ACTIVITY - Please render the lines of the entries as a Markdown table with the columns "Row" and "Line," starting at the line that contains "Hi! My name is Raluca and I’ve" and stopping after the last line of the entries. Leave out blank lines and pictures.

Data excerpts:
━━━━━━━━━━━━━━━━━━━━

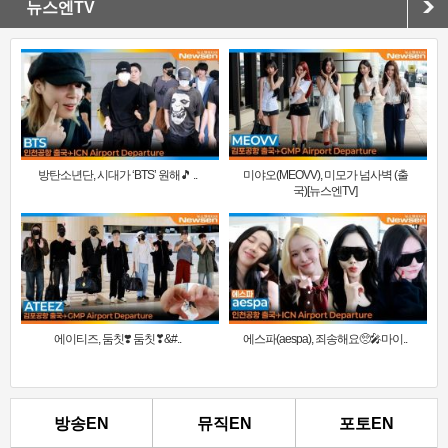
뉴스엔TV
방탄소년단, 시대가 ‘BTS’ 원해🎵 ..
미야오(MEOVV), 미모가 넘사벽 (출
국)[뉴스엔TV]
에이티즈, 둠칫❣️ 둠칫❣&#..
에스파(aespa), 죄송해요🥺🎤마이..
방송EN
뮤직EN
포토EN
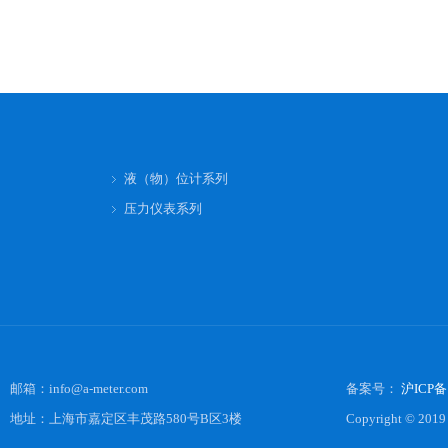
液（物）位计系列
压力仪表系列
邮箱：
info@a-meter.com
备案号：
沪ICP备1
地址：上海市嘉定区丰茂路580号B区3楼
Copyright © 2019 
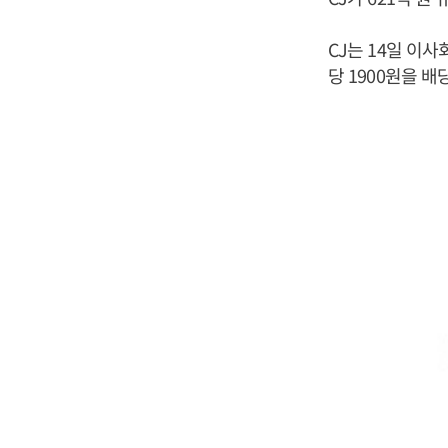
CJ는 14일 이사
당 1900원을 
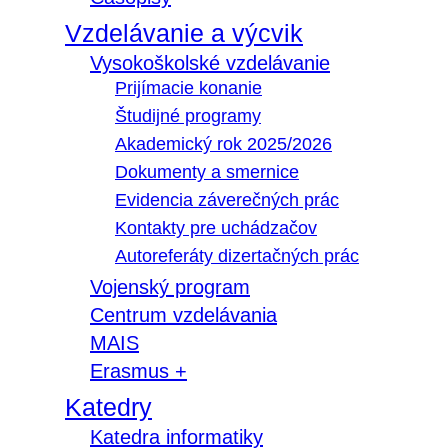
Vzdelávanie a výcvik
Vysokoškolské vzdelávanie
Prijímacie konanie
Študijné programy
Akademický rok 2025/2026
Dokumenty a smernice
Evidencia záverečných prác
Kontakty pre uchádzačov
Autoreferáty dizertačných prác
Vojenský program
Centrum vzdelávania
MAIS
Erasmus +
Katedry
Katedra informatiky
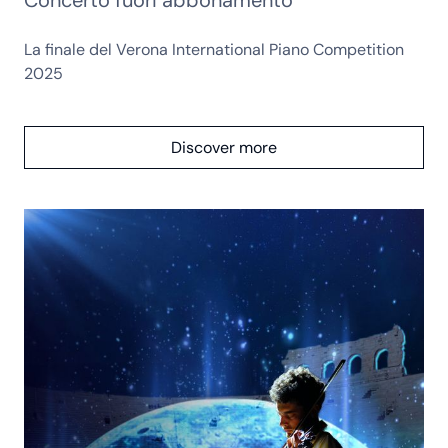
La finale del Verona International Piano Competition
2025
Discover more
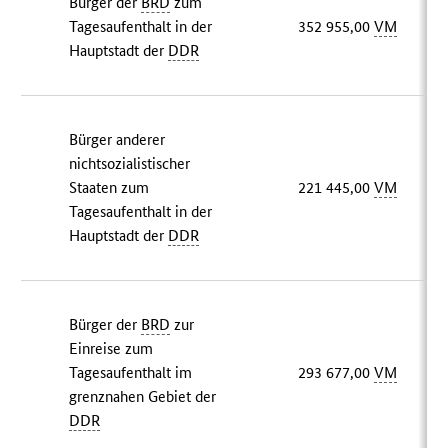
Bürger der
BRD
zum
Tagesaufenthalt in der
352 955,00
VM
Hauptstadt der
DDR
Bürger anderer
nichtsozialistischer
Staaten zum
221 445,00
VM
Tagesaufenthalt in der
Hauptstadt der
DDR
Bürger der
BRD
zur
Einreise zum
Tagesaufenthalt im
293 677,00
VM
grenznahen Gebiet der
DDR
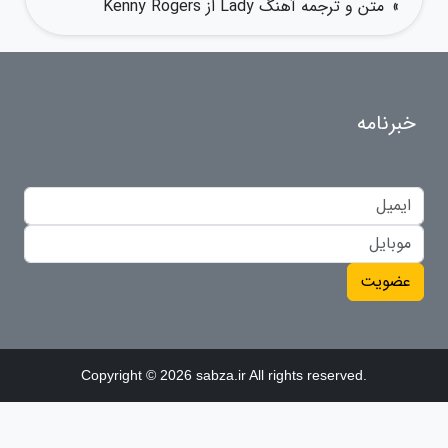
»
متن و ترجمه آهنگ Lady از Kenny Rogers
خبرنامه
عضویت
Copyright © 2026 sabza.ir All rights reserved.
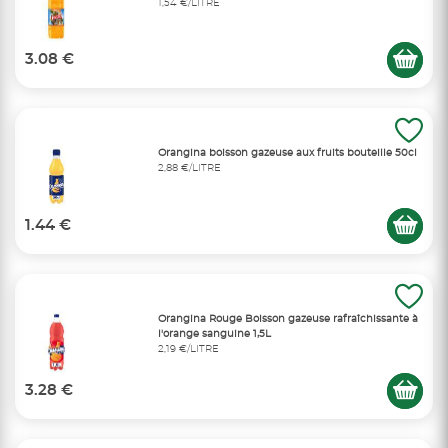
1,54 €/LITRE
3.08 €
Orangina boisson gazeuse aux fruits bouteille 50cl
2,88 €/LITRE
1.44 €
Orangina Rouge Boisson gazeuse rafraîchissante à
l'orange sanguine 1,5L
2,19 €/LITRE
3.28 €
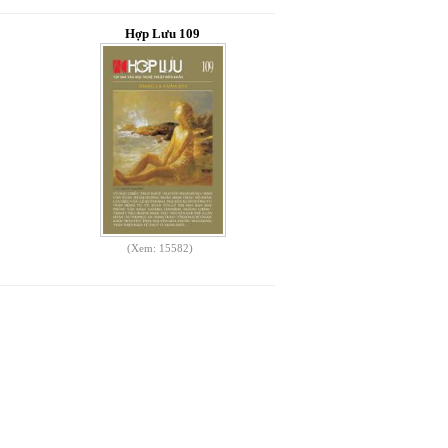
Hợp Lưu 109
(Xem: 15582)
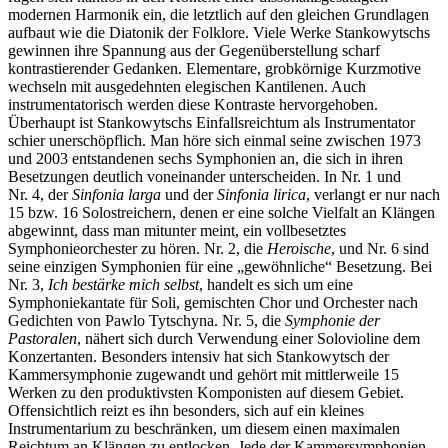
modernen Harmonik ein, die letztlich auf den gleichen Grundlagen
aufbaut wie die Diatonik der Folklore. Viele Werke Stankowytschs
gewinnen ihre Spannung aus der Gegenüberstellung scharf
kontrastierender Gedanken. Elementare, grobkörnige Kurzmotive
wechseln mit ausgedehnten elegischen Kantilenen. Auch
instrumentatorisch werden diese Kontraste hervorgehoben.
Überhaupt ist Stankowytschs Einfallsreichtum als Instrumentator
schier unerschöpflich. Man höre sich einmal seine zwischen 1973
und 2003 entstandenen sechs Symphonien an, die sich in ihren
Besetzungen deutlich voneinander unterscheiden. In Nr. 1 und
Nr. 4, der
Sinfonia larga
und der
Sinfonia lirica
, verlangt er nur nach
15 bzw. 16 Solostreichern, denen er eine solche Vielfalt an Klängen
abgewinnt, dass man mitunter meint, ein vollbesetztes
Symphonieorchester zu hören. Nr. 2, die
Heroische
, und Nr. 6 sind
seine einzigen Symphonien für eine „gewöhnliche“ Besetzung. Bei
Nr. 3,
Ich bestärke mich selbst
, handelt es sich um eine
Symphoniekantate für Soli, gemischten Chor und Orchester nach
Gedichten von Pawlo Tytschyna. Nr. 5, die
Symphonie der
Pastoralen
, nähert sich durch Verwendung einer Solovioline dem
Konzertanten. Besonders intensiv hat sich Stankowytsch der
Kammersymphonie zugewandt und gehört mit mittlerweile 15
Werken zu den produktivsten Komponisten auf diesem Gebiet.
Offensichtlich reizt es ihn besonders, sich auf ein kleines
Instrumentarium zu beschränken, um diesem einen maximalen
Reichtum an Klängen zu entlocken. Jede der Kammersymphonien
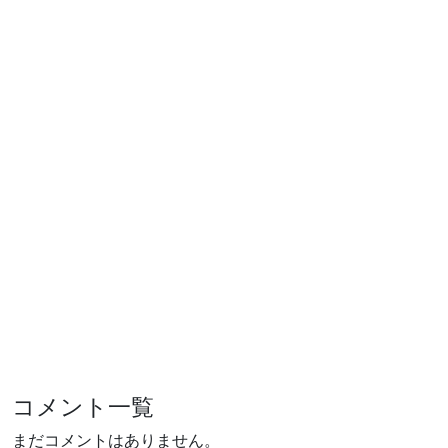
コメント一覧
まだコメントはありません。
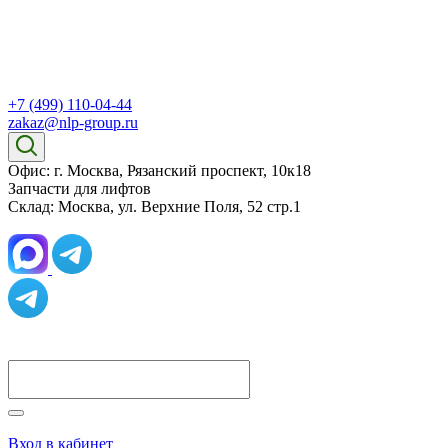
+7 (499) 110-04-44
zakaz@nlp-group.ru
Офис: г. Москва, Рязанский проспект, 10к18
Запчасти для лифтов
Склад: Москва, ул. Верхние Поля, 52 стр.1
Вход в кабинет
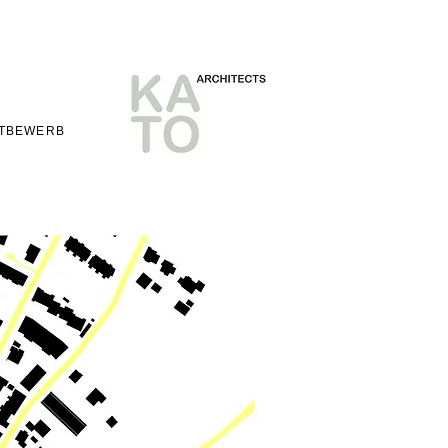
TBEWERB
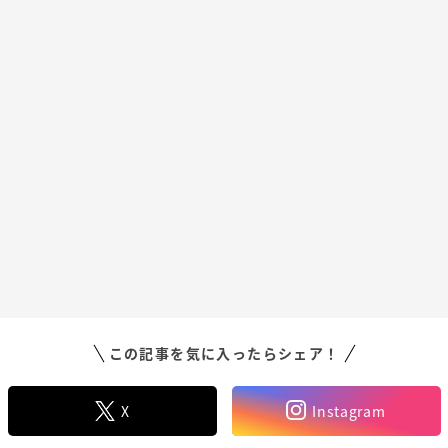
この記事を気に入ったらシェア！
X
Instagram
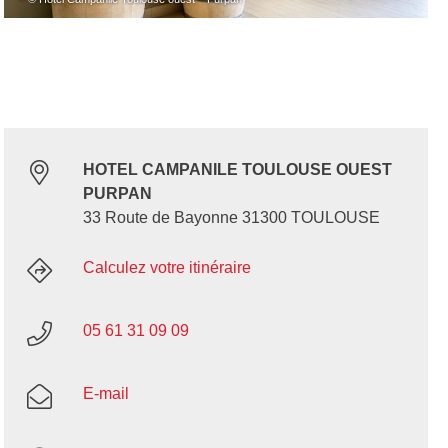
HOTEL CAMPANILE TOULOUSE OUEST
PURPAN
33 Route de Bayonne 31300 TOULOUSE
Calculez votre itinéraire
05 61 31 09 09
E-mail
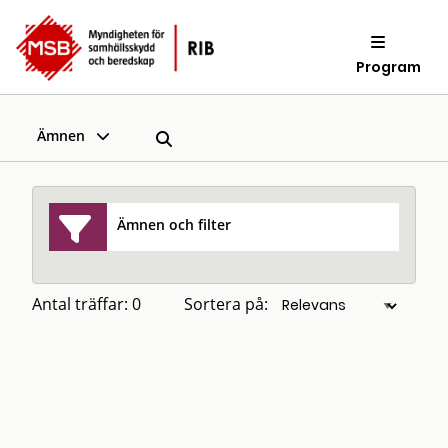
Program
Ämnen
Ämnen och filter
Antal träffar: 0
Sortera på:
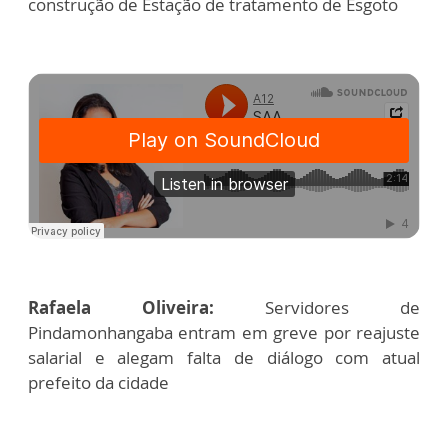
construção de Estação de tratamento de Esgoto
Rafaela Oliveira:
Servidores de
Pindamonhangaba entram em greve por reajuste
salarial e alegam falta de diálogo com atual
prefeito da cidade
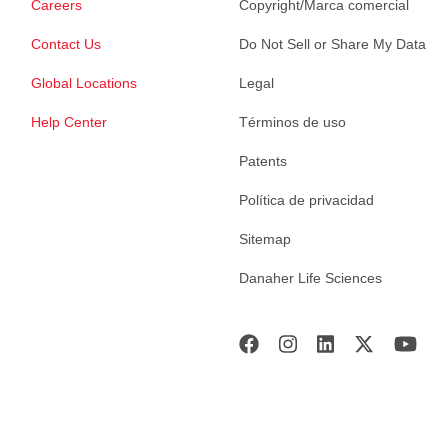
Careers
Copyright/Marca comercial
Contact Us
Do Not Sell or Share My Data
Global Locations
Legal
Help Center
Términos de uso
Patents
Política de privacidad
Sitemap
Danaher Life Sciences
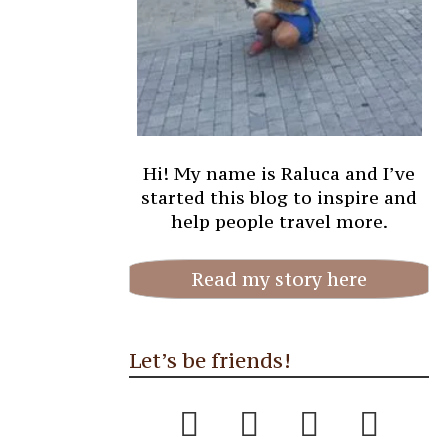
Hi! My name is Raluca and I’ve
started this blog to inspire and
help people travel more.
Read my story here
Let’s be friends!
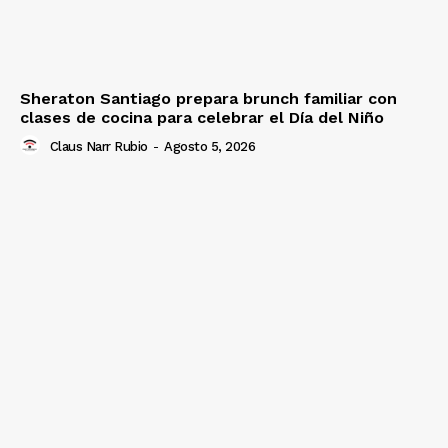
Sheraton Santiago prepara brunch familiar con
clases de cocina para celebrar el Día del Niño
Claus Narr Rubio
-
Agosto 5, 2026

━━━━━━━━━━━━━━━━━━━━

TASK RESULT -
| Row | Line |
|---|---|
| 1 | Hi! My name is Raluca and I’ve |
| 2 | started this blog to inspire and |
| 3 | help people travel more. |
| 4 | Read my story here |
| 5 | Let’s be friends! |
| 6 | Sheraton Santiago prepara brunch familiar con |
| 7 | clases de cocina para celebrar el Día del Niño |
| 8 | Claus Narr Rubio |
| 9 | - |
| 10 | Agosto 5, 2026 |